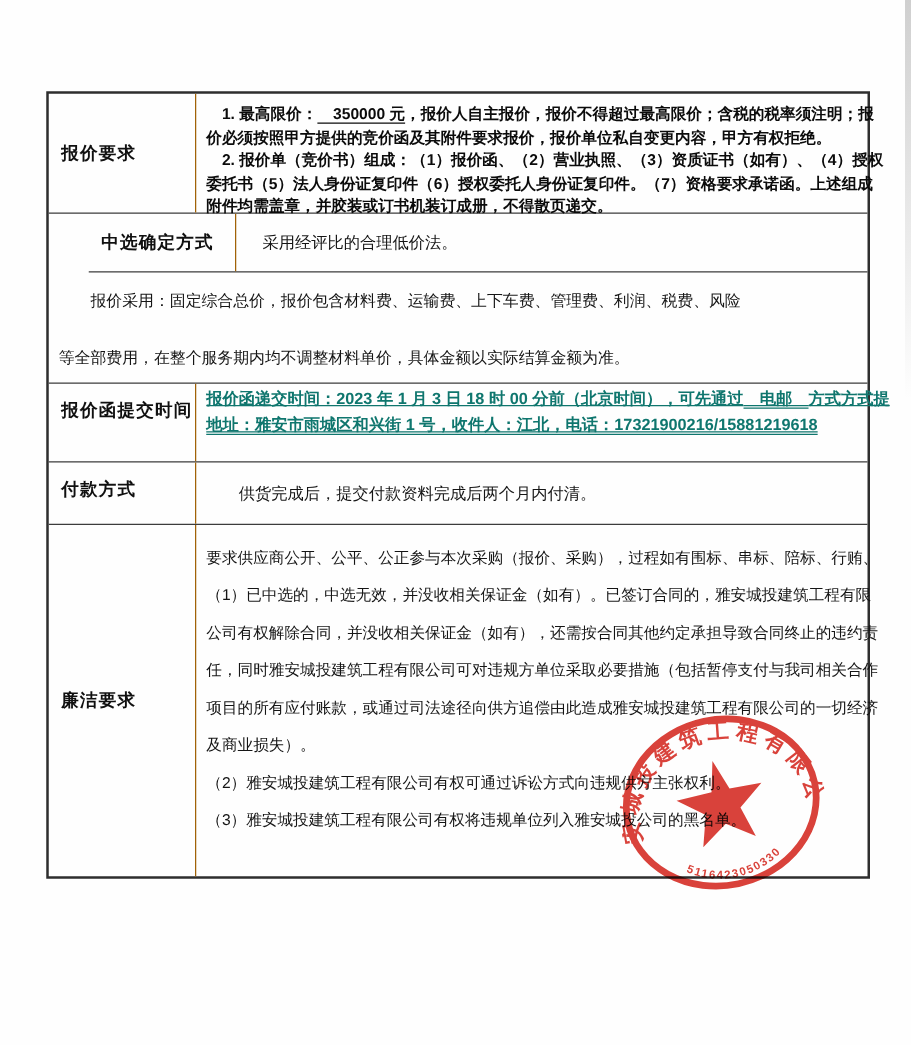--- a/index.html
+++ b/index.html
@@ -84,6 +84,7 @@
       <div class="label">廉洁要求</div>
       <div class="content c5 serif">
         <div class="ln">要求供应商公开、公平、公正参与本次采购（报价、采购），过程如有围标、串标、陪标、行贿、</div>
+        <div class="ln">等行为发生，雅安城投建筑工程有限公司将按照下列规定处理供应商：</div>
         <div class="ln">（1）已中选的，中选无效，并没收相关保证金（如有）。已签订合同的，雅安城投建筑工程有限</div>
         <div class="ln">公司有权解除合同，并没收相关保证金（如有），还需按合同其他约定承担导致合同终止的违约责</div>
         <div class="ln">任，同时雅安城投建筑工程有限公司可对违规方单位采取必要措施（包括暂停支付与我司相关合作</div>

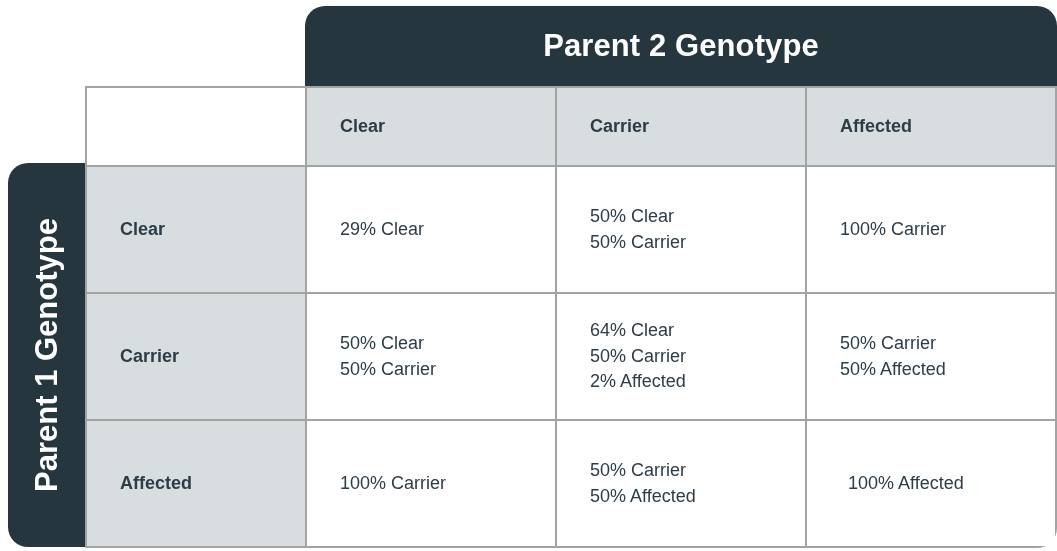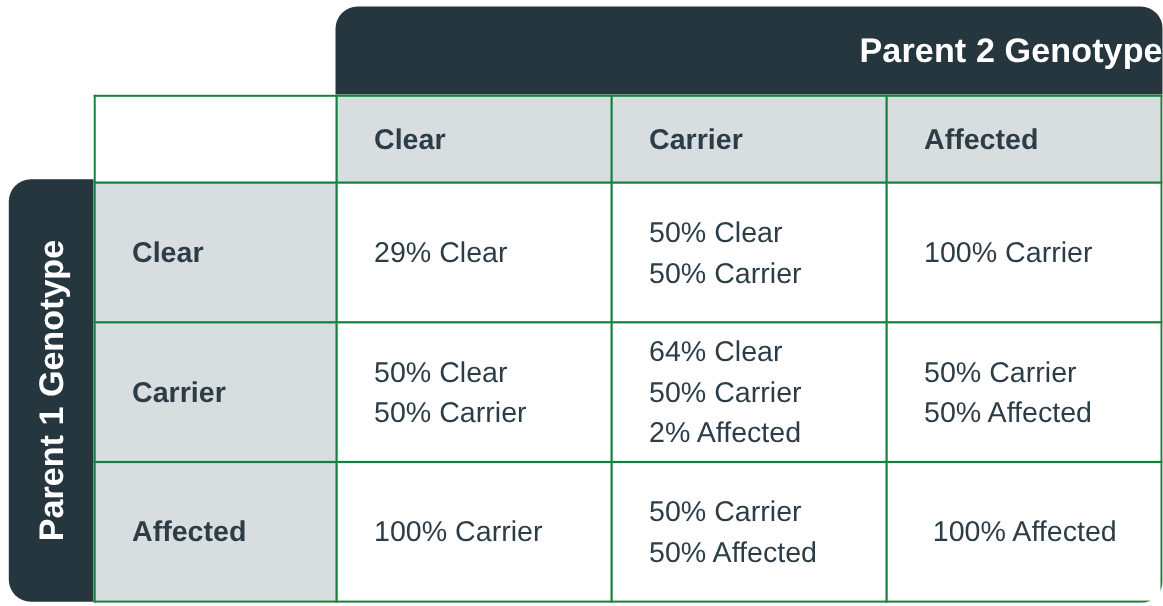--- a/index.html
+++ b/index.html
@@ -31,7 +31,7 @@
     border-radius: 20px 20px 0 0;
     display: flex;
     align-items: center;
-    justify-content: flex-end;
+    justify-content: center;
     box-sizing: border-box;
   }
   #col-axis-banner .banner-text {

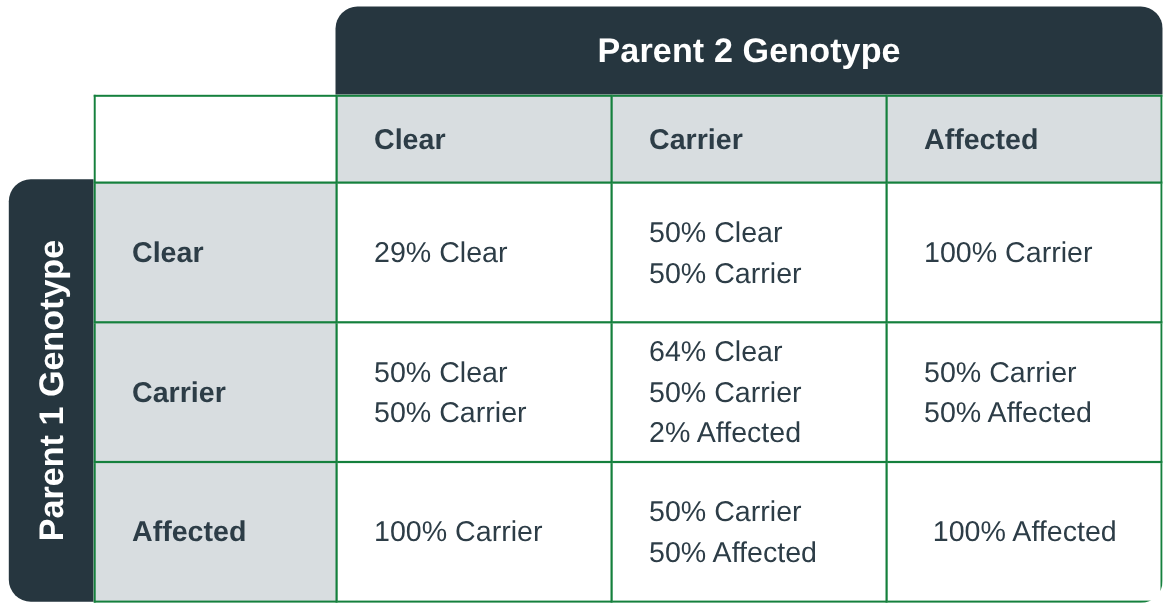--- a/index.html
+++ b/index.html
@@ -77,11 +77,11 @@
     overflow: hidden;
   }
   #matrix td {
-    border: 2px solid #15803d;
+    border: 2px solid #a3a3a3;
     box-sizing: border-box;
     vertical-align: middle;
     padding: 0 0 0 33px;
-    font-size: 26px;
+    font-size: 18px;
     color: #2D3D47;
     line-height: 1.42;
   }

★ ★ ★ ★

#### [Request]
State the number of lines in the records above that contain the string "border", and give nothing else.

#### [Task response]
5